Moreover, the drawings provide examples and/or implementations
consistent with the description; however, the description is not
limited to the examples and/or implementations provided in the
drawings.
DETAILED DESCRIPTION
[0023] In very low-end image devices, such as inkjet or laser
printers, column-based print pipeline architectures are used to
create very low-cost print systems. In high-end printer products,
full width solution architectures are provided for
high-performance, richer feature set, and autonomous operation.
Providing for a standard image processing technique for both types
of classes of image device products; i.e., low-end and high-end
products, is an elusive goal in the image processing industry.
Image pipeline processing of full-image width strips down the page
and all four colors in parallel; e.g., cyan, magenta, yellow and
key/black; e.g., CMYK. The image pipeline hardware is sized to
support maximum width, with fully buffered lines of data, using
independent blocks for each plane of color being processed. This
yields a very high-performance of the image processing; however, it
tends to require a significant amount of logic gates, large
memories, and typically takes a lot of application specific
integrated circuit (ASIC) area, which results in higher device
costs. Moreover, this high-performance technique, while offering
good image processing quality, typically is designed for the
highest performance point and, thus, is often underutilized in many
products that are not configured to operate at the highest end of
performance.
[0024] Furthermore, other image pipeline processing techniques
process half-width, or third-width, strips of one color at a time,
under firmware direction using scripts executed by a dedicated
smart direct memory access controller such as a time division
multiplexed pipeline (TDMP) controller.
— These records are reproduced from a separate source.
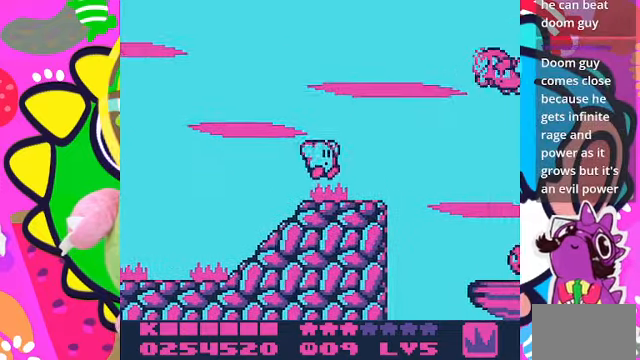
Gameplay with a controller (PlayStation layout); each line is a JSON object with the inputs held at the frame after it. "events" lists button and stick changes between this image and that frame as [ms after this image, input, new state], when the widget could be followed in between. Not read: L3 R3.
{"buttons": ["CROSS", "DPAD_RIGHT"], "left_stick": "center", "right_stick": "center", "events": [[300, "CROSS", "down"]]}
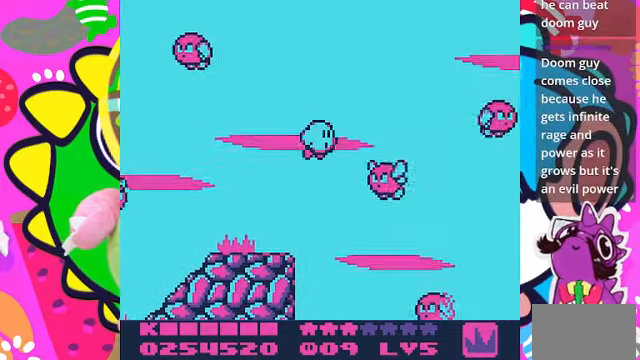
{"buttons": ["SQUARE", "DPAD_RIGHT"], "left_stick": "center", "right_stick": "center", "events": [[300, "SQUARE", "down"], [333, "CROSS", "up"]]}
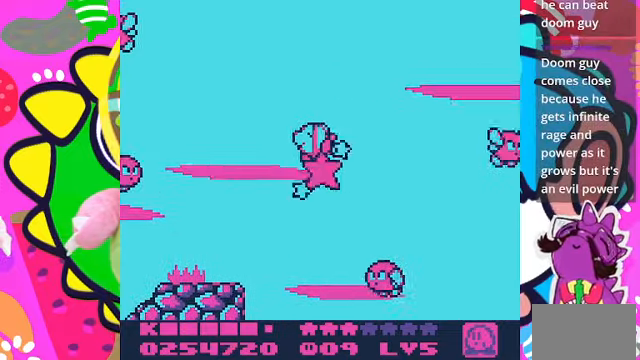
{"buttons": ["DPAD_RIGHT"], "left_stick": "center", "right_stick": "center", "events": [[333, "SQUARE", "up"]]}
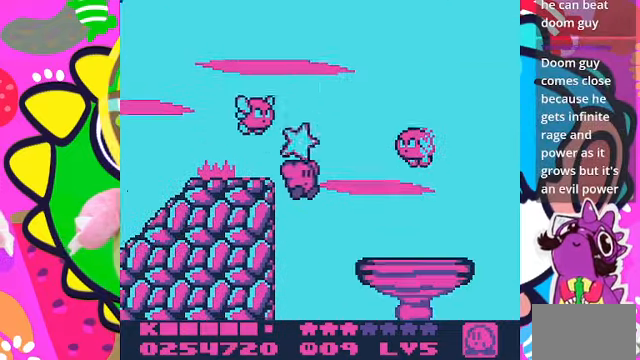
{"buttons": ["DPAD_RIGHT"], "left_stick": "center", "right_stick": "center", "events": [[233, "DPAD_UP", "down"], [500, "DPAD_UP", "up"]]}
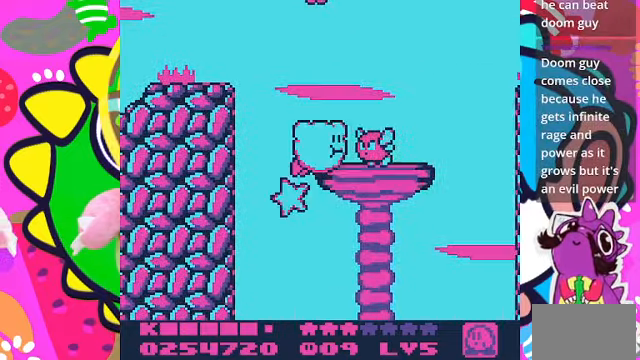
{"buttons": [], "left_stick": "center", "right_stick": "center", "events": [[266, "DPAD_RIGHT", "up"], [266, "SQUARE", "down"], [400, "SQUARE", "up"]]}
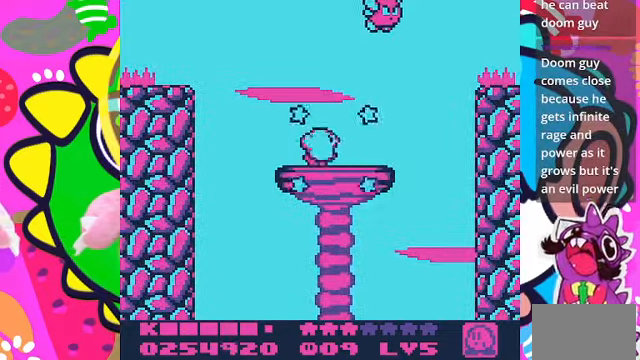
{"buttons": ["DPAD_RIGHT"], "left_stick": "center", "right_stick": "center", "events": [[266, "DPAD_RIGHT", "down"]]}
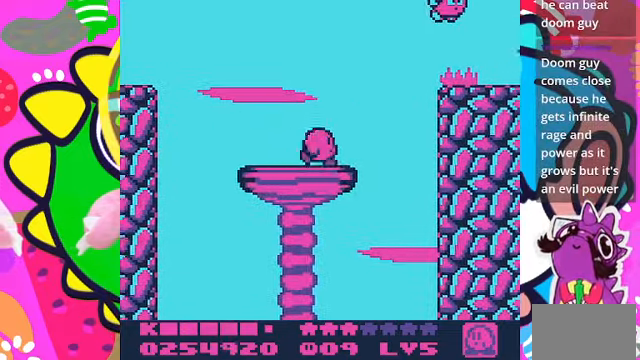
{"buttons": ["CROSS", "DPAD_RIGHT"], "left_stick": "center", "right_stick": "center", "events": [[66, "CROSS", "down"]]}
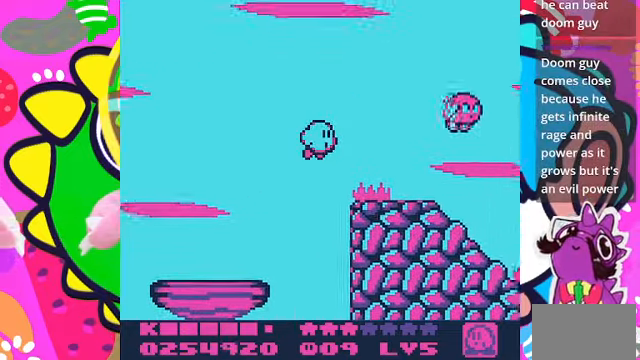
{"buttons": ["DPAD_RIGHT"], "left_stick": "center", "right_stick": "center", "events": [[267, "CROSS", "up"]]}
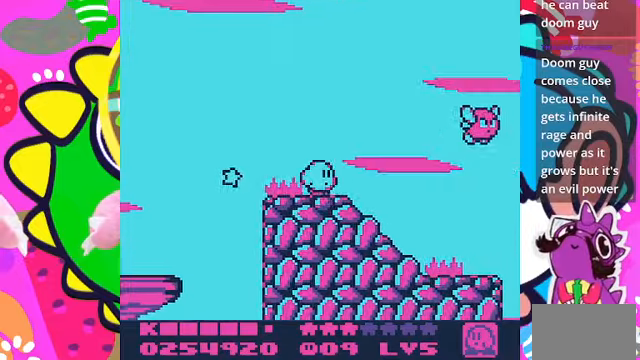
{"buttons": ["DPAD_RIGHT"], "left_stick": "center", "right_stick": "center", "events": []}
The image pipeline hardware
is time-shared between planes and processes overlapping columns of
the image to support different-sized print media; e.g., A3 vs. A4
media. While this approach saves cost, it may require greater print
management complexity and system overhead for context
switching.
[0025] In order to address this, the examples described below
combine the goals identified above to create one system that can be
scaled up and down in performance and features, while also using
configurable hardware implementations to maximize engineering
resources in both hardware and firmware. In particular, the
examples described herein provide a hardware-enabled technique to
process image data for an image device by compressing an image into
smaller non-overlapping tiles or micro-columns of the image. The
tiles may be scalable from as small as 8.times.8 blocks. The tiles
do not have to be square, as they could also be rectangular, etc.
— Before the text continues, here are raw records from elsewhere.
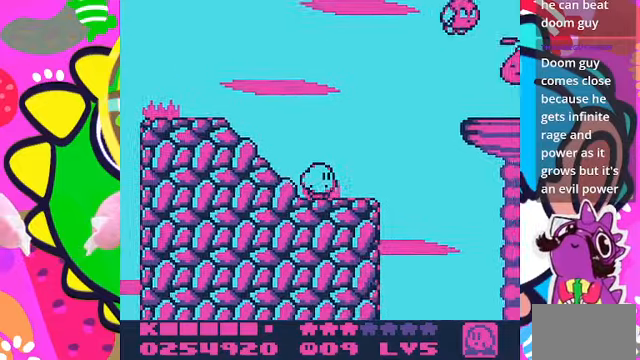
{"buttons": ["CROSS", "DPAD_RIGHT"], "left_stick": "center", "right_stick": "center", "events": [[100, "CROSS", "down"]]}
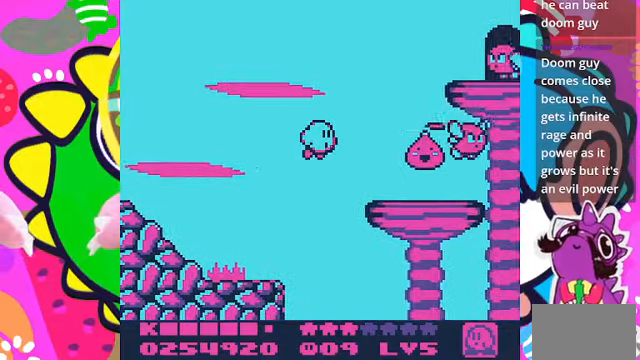
{"buttons": ["SQUARE"], "left_stick": "center", "right_stick": "center", "events": [[234, "CROSS", "up"], [267, "SQUARE", "down"], [400, "DPAD_RIGHT", "up"]]}
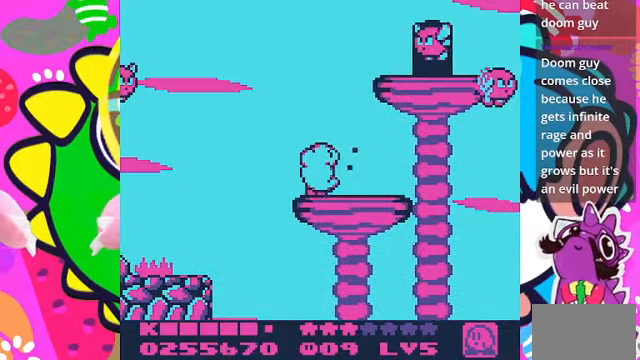
{"buttons": [], "left_stick": "center", "right_stick": "center", "events": [[467, "SQUARE", "up"]]}
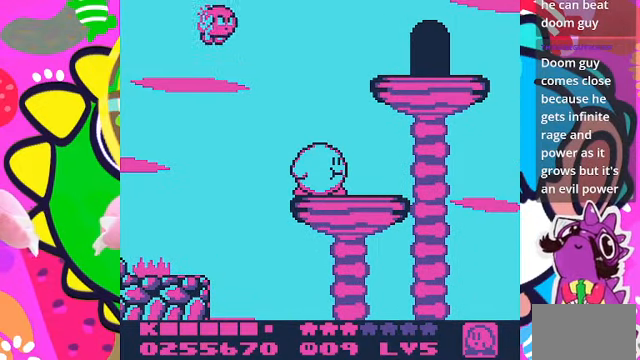
{"buttons": ["SQUARE"], "left_stick": "center", "right_stick": "center", "events": [[334, "SQUARE", "down"]]}
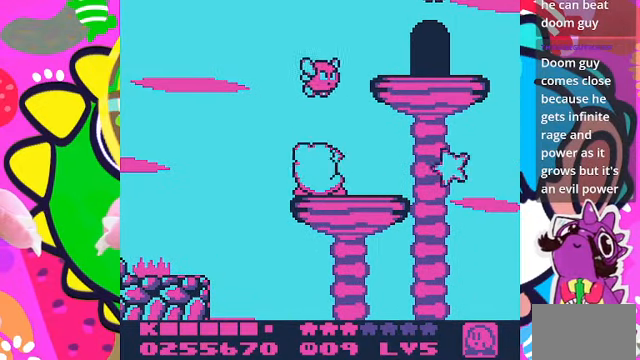
{"buttons": [], "left_stick": "center", "right_stick": "center", "events": [[67, "SQUARE", "up"]]}
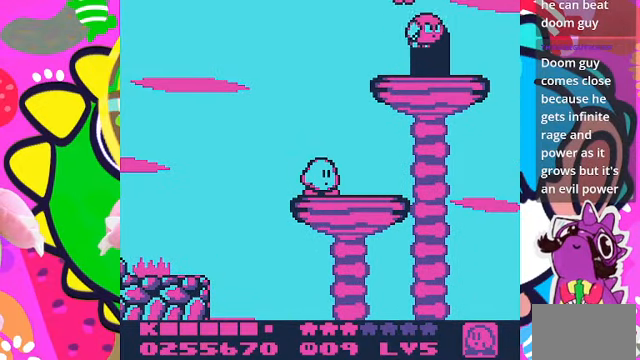
{"buttons": ["CROSS", "SQUARE"], "left_stick": "center", "right_stick": "center", "events": [[100, "CROSS", "down"], [334, "SQUARE", "down"]]}
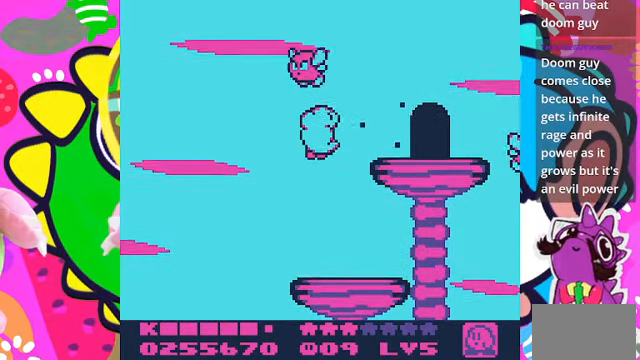
{"buttons": [], "left_stick": "center", "right_stick": "center", "events": [[300, "CROSS", "up"], [434, "SQUARE", "up"]]}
The image engine processes the micro-columns sequentially in a
column-by-column or block-by-block manner across an image strip.
The image data is stored on-chip in static random-access memory
(SRAM), for example, without utilizing external memory resources.
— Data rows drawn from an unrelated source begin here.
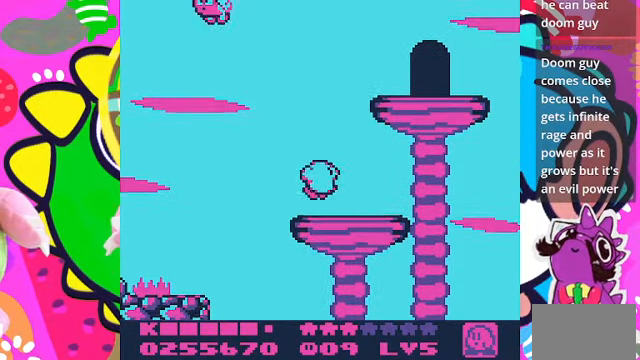
{"buttons": ["CROSS", "DPAD_RIGHT"], "left_stick": "center", "right_stick": "center", "events": [[367, "DPAD_RIGHT", "down"], [467, "CROSS", "down"]]}
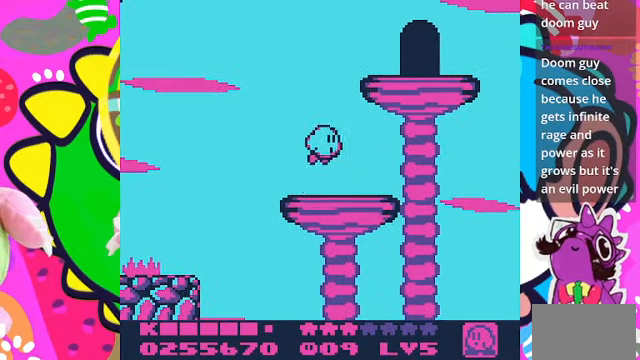
{"buttons": ["CROSS", "DPAD_UP"], "left_stick": "center", "right_stick": "center", "events": [[367, "DPAD_UP", "down"], [400, "DPAD_RIGHT", "up"]]}
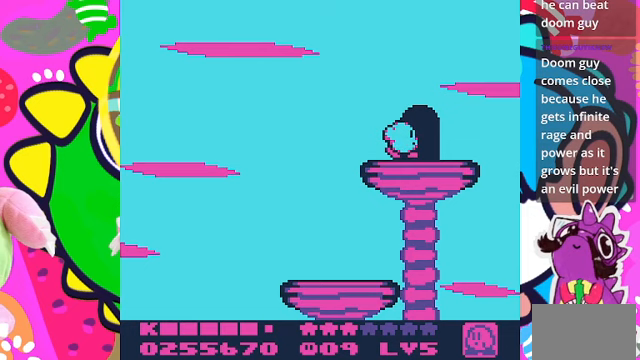
{"buttons": [], "left_stick": "center", "right_stick": "center", "events": [[67, "CROSS", "up"], [100, "DPAD_RIGHT", "down"], [100, "DPAD_UP", "up"], [233, "DPAD_RIGHT", "up"]]}
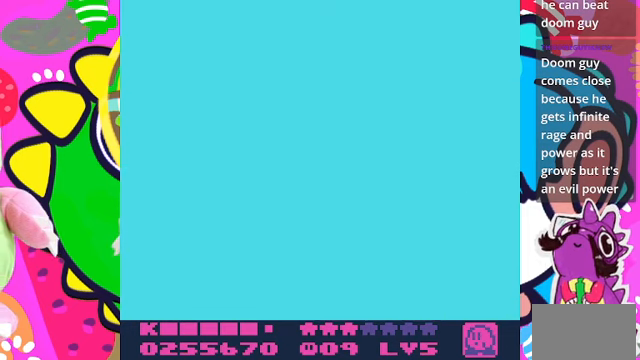
{"buttons": [], "left_stick": "center", "right_stick": "center", "events": []}
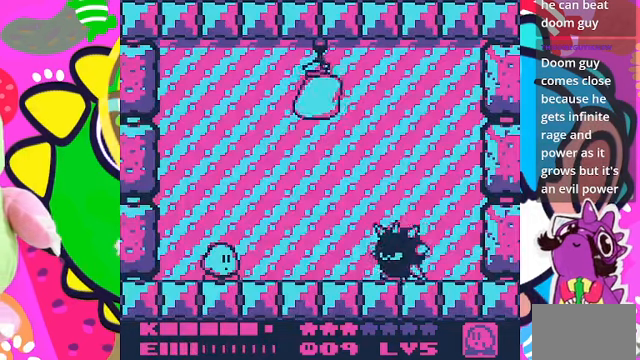
{"buttons": [], "left_stick": "center", "right_stick": "center", "events": []}
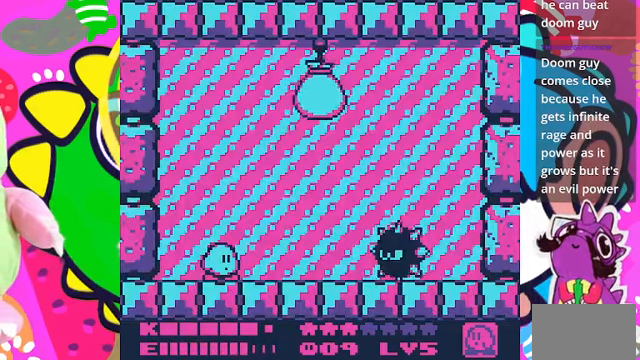
{"buttons": [], "left_stick": "center", "right_stick": "center", "events": []}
In examples, the image data may include any of print data, scan
data, and image data. The technique avoids using firmware resources
to process the image data, thereby reducing the complexity of the
image processing as well as the allowing for scalability in the
size and resolution capabilities.
[0026] FIG. 1 is a block diagram illustrating an image device 10
comprising a compressor 15 to compress image data 20 from a
row-and-column format 25 into non-overlapping tiles 30 comprising
blocks 35 of pixels 40. For clarity, a small number of such pixels
40 are illustrated, although it is understood that such pixels 40
exist throughout the image data 20 in the tiles 30. According to
some examples, the image device 10 may be a printer, scanner,
copier, fax machine, or any other type of electronic device that
processes images and image data 20. In an example, the compressor
15 may be configured to compress a variety of different formats of
the image data 20; e.g., depending on the color, resolution, and
other parameters associated with different types of the image data
20. The compressor 15 may utilize one or more of a variety of
different compression techniques such as, for example, JPEG, LZW,
LZ77, PPM, etc. A processor 45 is to write the blocks 35 of pixels
40 one tile 30 at a time in a column-wise (e.g., columnar) manner
50 across an image strip 55 to create image data 20. In an example,
the processor 45 may include a central processing unit,
microprocessors, hardware engines, hardware pipelines, and/or other
hardware-enabled devices suitable for running firmware or other
computer-executable instructions. An on-chip memory 60 is to store
the image data 20. The on-chip memory 60 may provide data storage
and retrieval capabilities, according to an example.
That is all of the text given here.